The resource Manager acts as an abstract computational resource, primarily interacting with the Task Scheduler. Although you can use the Resource Manager to fine-tune the performance of libraries and applications, you should typically use the features provided by the parallel pattern library, the agent library, and the Task Scheduler. When workloads change, these libraries use the resource manager to dynamically rebalance resources.

example-computes a Fibonacci sequence using the PPL parallel

#include <vector> #include <xutility> #include <iostream> #include <Windows.h> #include < ppl.h> #include <concurrent_vector.h> #include <array> #include <tuple> #include <algorithm
>//Encapsulating call Function and calculating time-consuming template <class function> __int64 time_call (function&& f)//&&-right value reference declaration
    {__int64 begin = GetTickCount ();
    f ();
Return GetTickCount ()-Begin;
    ///COMPUTE Fibonacci sequence int Fibonacci (int n) {if (n < 2) return n;
Return Fibonacci (n-1) + Fibonacci (n-2);

    int _tmain (int argc, _tchar* argv[]) {__int64 elapsed;

    The array std::tr1::array<int of the nth Fibonacci sequence to be computed, 4> a = {41, 24, 26, 42};

    Array of results for sequential execution std::vector< std::tr1::tuple<int,int> > results1;

    The result array of concurrent execution concurrency::concurrent_vector<std::tr1::tuple<int,int>> results2; Computes the Fibonacci sequence using the For_each + Lamada table, and stores the results elapsed = Time_call ([ampersand] {Std::for_each (A.begin (), A.End (), [ampersand] (int n) {results1.push_back (Std::tr1::make_tuple (N, Fibonacci (n)));
    });   

    });

    Std::wcout << L "Serial time:" << elapsed << L "MS" << Std::endl; Print Results Std::for_each (Results1.begin (), Results1.end (), [] (std::tr1::tuple<int,int>& opair) {std:: Wcout << L "fib (" << std::tr1::get<0> (opair) << L "):" << std::tr1::get<1> (Opair)
         << Std::endl;

    });

    Std::wcout << Std::endl; Use parallel_for_each concurrency to perform the same task elapsed = Time_call ([ampersand] {concurrency::p arallel_for_each (A.begin (),
        A.end (), [ampersand] (int n) {results2.push_back (Std::tr1::make_tuple (N, Fibonacci (n)));
    });   

    });

    Std::wcout << L "Parallel Time:" << elapsed << L "MS" << Std::endl; Print Results Std::for_each (Results2.begin (), Results2.end (), [] (std::tr1::tuple<int,int>& opair) {std:: WcoUT << L "fib (" << std::tr1::get<0> (opair) << L "):" << std::tr1::get<1> (Opair) <& Lt
    Std::endl;
   
	});
return 0;
 }

On a quad-core processor computer, the results are as follows:

Serial time:35069 ms

FIB (41): 165580141

FIB (24): 46368

FIB (26): 121393

FIB (42): 267914296

Parallel time:21684 ms

FIB (24): 46368

FIB (26): 121393

FIB (41): 165580141

FIB (42): 267914296

Because the concurrency::p arallel_for_each Concurrent execution, the order of the results of the operation is not fixed.


Contact Us

The content source of this page is from Internet, which doesn't represent Alibaba Cloud's opinion; products and services mentioned on that page don't have any relationship with Alibaba Cloud. If the content of the page makes you feel confusing, please write us an email, we will handle the problem within 5 days after receiving your email.

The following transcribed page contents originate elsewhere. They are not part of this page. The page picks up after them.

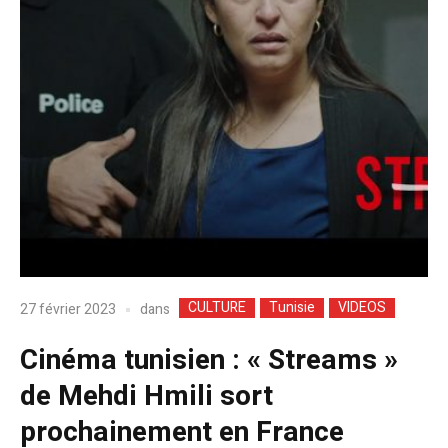
CULTURE
Tunisie
VIDEOS
dans
27 février 2023
Cinéma tunisien : « Streams »
de Mehdi Hmili sort
prochainement en France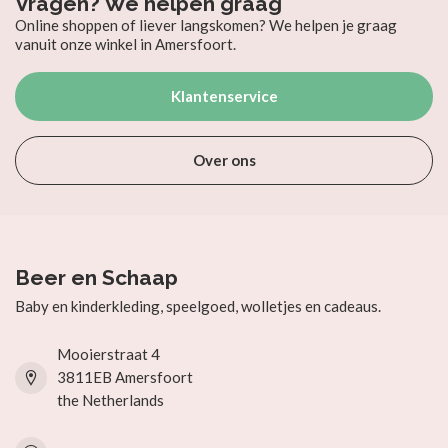
Vragen? We helpen graag
Online shoppen of liever langskomen? We helpen je graag
vanuit onze winkel in Amersfoort.
Klantenservice
Over ons
Beer en Schaap
Baby en kinderkleding, speelgoed, wolletjes en cadeaus.
Mooierstraat 4
3811EB Amersfoort
the Netherlands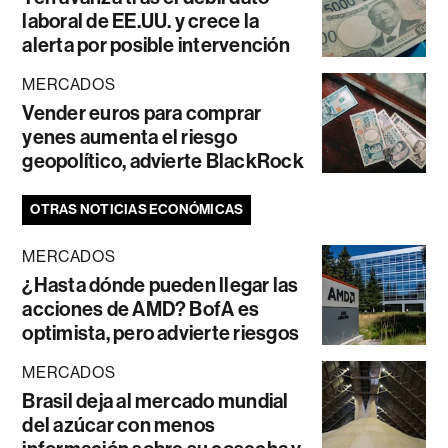
laboral de EE.UU. y crece la
alerta por posible intervención
MERCADOS
Vender euros para comprar
yenes aumenta el riesgo
geopolítico, advierte BlackRock
OTRAS NOTICIAS ECONÓMICAS
MERCADOS
¿Hasta dónde pueden llegar las
acciones de AMD? BofA es
optimista, pero advierte riesgos
MERCADOS
Brasil deja al mercado mundial
del azúcar con menos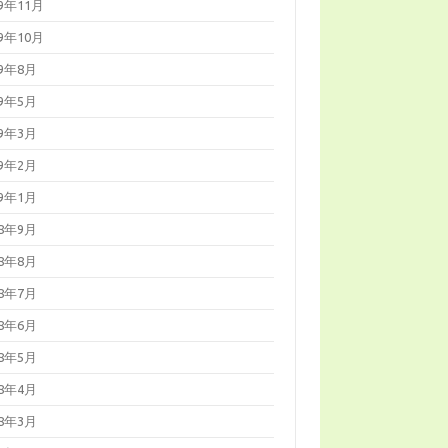
19年11月
19年10月
19年8月
19年5月
19年3月
19年2月
19年1月
18年9月
18年8月
18年7月
18年6月
18年5月
18年4月
18年3月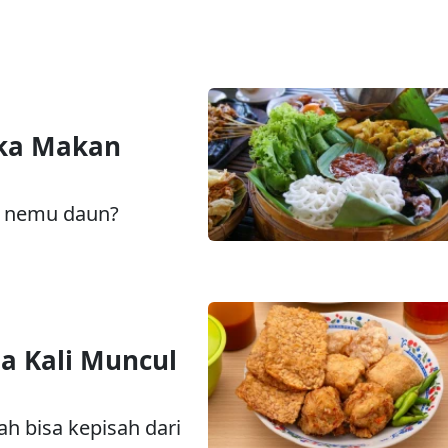
ka Makan
a nemu daun?
a Kali Muncul
h bisa kepisah dari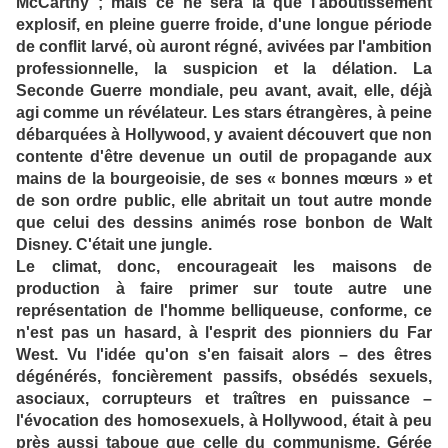
McCarthy ; mais ce ne sera là que l'aboutissement
explosif, en pleine guerre froide, d'une longue période
de conflit larvé, où auront régné, avivées par l'ambition
professionnelle, la suspicion et la délation. La
Seconde Guerre mondiale, peu avant, avait, elle, déjà
agi comme un révélateur. Les stars étrangères, à peine
débarquées à Hollywood, y avaient découvert que non
contente d'être devenue un outil de propagande aux
mains de la bourgeoisie, de ses « bonnes mœurs » et
de son ordre public, elle abritait un tout autre monde
que celui des dessins animés rose bonbon de Walt
Disney. C'était une jungle.
Le climat, donc, encourageait les maisons de
production à faire primer sur toute autre une
représentation de l'homme belliqueuse, conforme, ce
n'est pas un hasard, à l'esprit des pionniers du Far
West. Vu l'idée qu'on s'en faisait alors – des êtres
dégénérés, foncièrement passifs, obsédés sexuels,
asociaux, corrupteurs et traîtres en puissance –
l'évocation des homosexuels, à Hollywood, était à peu
près aussi taboue que celle du communisme. Gérée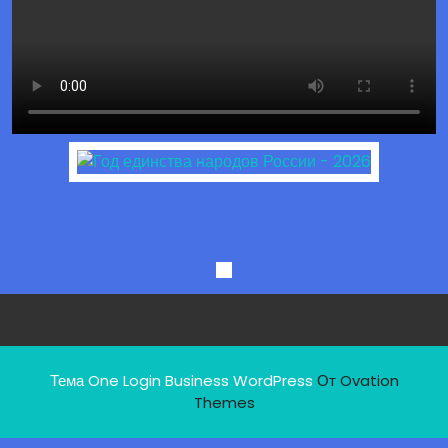
Тема One Login Business WordPress
От Ovation
Themes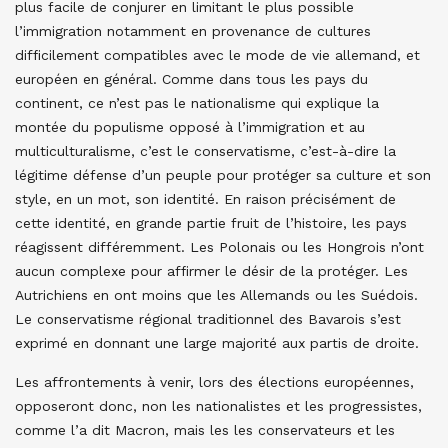
plus facile de conjurer en limitant le plus possible
l’immigration notamment en provenance de cultures
difficilement compatibles avec le mode de vie allemand, et
européen en général. Comme dans tous les pays du
continent, ce n’est pas le nationalisme qui explique la
montée du populisme opposé à l’immigration et au
multiculturalisme, c’est le conservatisme, c’est-à-dire la
légitime défense d’un peuple pour protéger sa culture et son
style, en un mot, son identité. En raison précisément de
cette identité, en grande partie fruit de l’histoire, les pays
réagissent différemment. Les Polonais ou les Hongrois n’ont
aucun complexe pour affirmer le désir de la protéger. Les
Autrichiens en ont moins que les Allemands ou les Suédois.
Le conservatisme régional traditionnel des Bavarois s’est
exprimé en donnant une large majorité aux partis de droite.
Les affrontements à venir, lors des élections européennes,
opposeront donc, non les nationalistes et les progressistes,
comme l’a dit Macron, mais les les conservateurs et les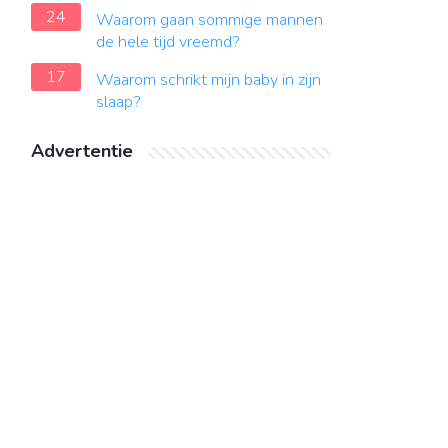
24
Waarom gaan sommige mannen
de hele tijd vreemd?
17
Waarom schrikt mijn baby in zijn
slaap?
Advertentie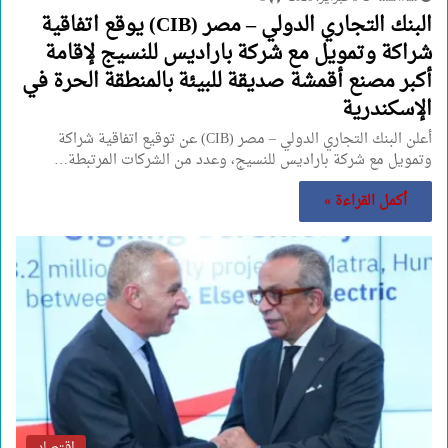
البنك التجاري الدولي – مصر (CIB) يوقع اتفاقية
شراكة وتمويل مع شركة باراديس للنسيج لإقامة
أكبر مصنع أقمشة صديقة للبيئة بالمنطقة الحرة في
الإسكندرية
أعلن البنك التجاري الدولي – مصر (CIB) عن توقيع اتفاقية شراكة
وتمويل مع شركة باراديس للنسيج، وعدد من الشركات المرتبطة…
أكمل القراءة »
اقتصاد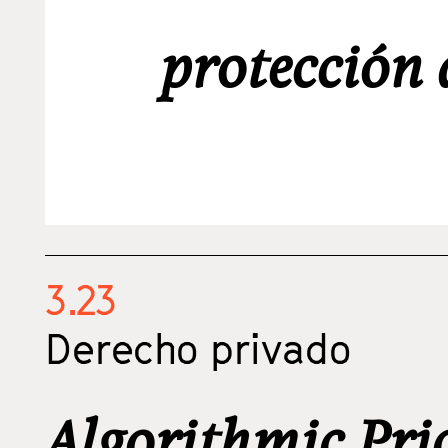
protección
3.23
Derecho privado
Algorithmic Pri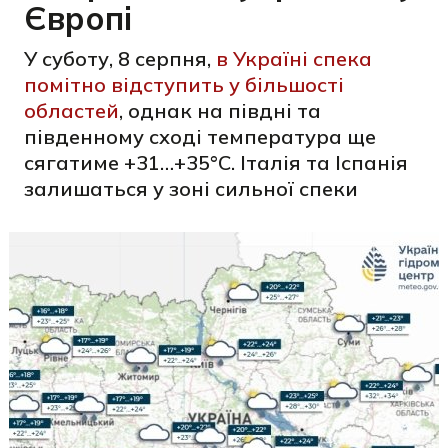
Європі
У суботу, 8 серпня,
в Україні спека
помітно відступить у більшості
областей
, однак на півдні та
південному сході температура ще
сягатиме +31…+35°C. Італія та Іспанія
залишаться у зоні сильної спеки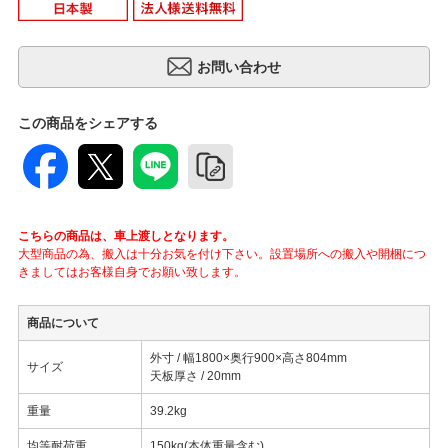
この商品をシェアする
こちらの商品は、車上渡しとなります。
大型商品の為、搬入は十分お気を付け下さい。設置場所への搬入や開梱につ
きましてはお客様自身でお願い致します。
商品について
外寸 / 幅1800×奥行900×高さ804mm
サイズ
天板厚さ / 20mm
重量
39.2kg
均等耐荷重
150kg(本体重量含む)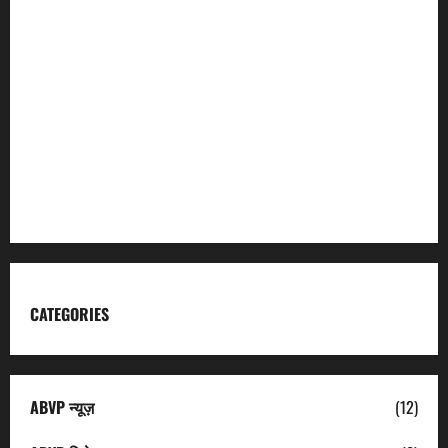
Incredible India
Char Dham
Garhwal Mandal Vikas Nigam
Kumaon Mandal Vikas Nigam
Uttarakhand Tourism
CATEGORIES
ABVP न्यूज़
(12)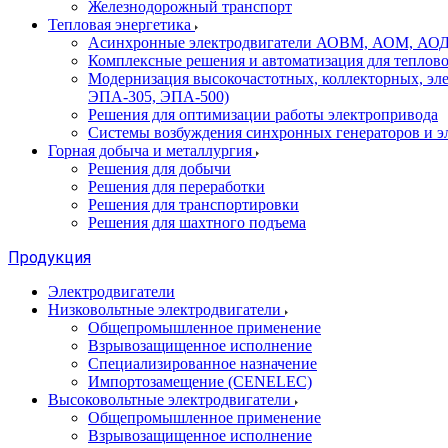
Железнодорожный транспорт
Тепловая энергетика
Асинхронные электродвигатели АОВМ, АОМ, АОДН (
Комплексные решения и автоматизация для теплов
Модернизация высокочастотных, коллекторных, эл
ЭПА-305, ЭПА-500)
Решения для оптимизации работы электропривода
Системы возбуждения синхронных генераторов и э
Горная добыча и металлургия
Решения для добычи
Решения для переработки
Решения для транспортировки
Решения для шахтного подъема
Продукция
Электродвигатели
Низковольтные электродвигатели
Общепромышленное применение
Взрывозащищенное исполнение
Специализированное назначение
Импортозамещение (CENELEC)
Высоковольтные электродвигатели
Общепромышленное применение
Взрывозащищенное исполнение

If you find any instances of plagiarism from the community, please send an email to: info-contact@alibabacloud.com and provide relevant evidence. A staff member will contact you within 5 working days.

A Free Trial That Lets You Build Big!

Start building with 50+ products and up to 12 months usage for Elastic Compute Service

  • Sales Support

    1 on 1 presale consultation

  • After-Sales Support

    24/7 Technical Support 6 Free Tickets per Quarter Faster Response

  • Alibaba Cloud offers highly flexible support services tailored to meet your exact needs.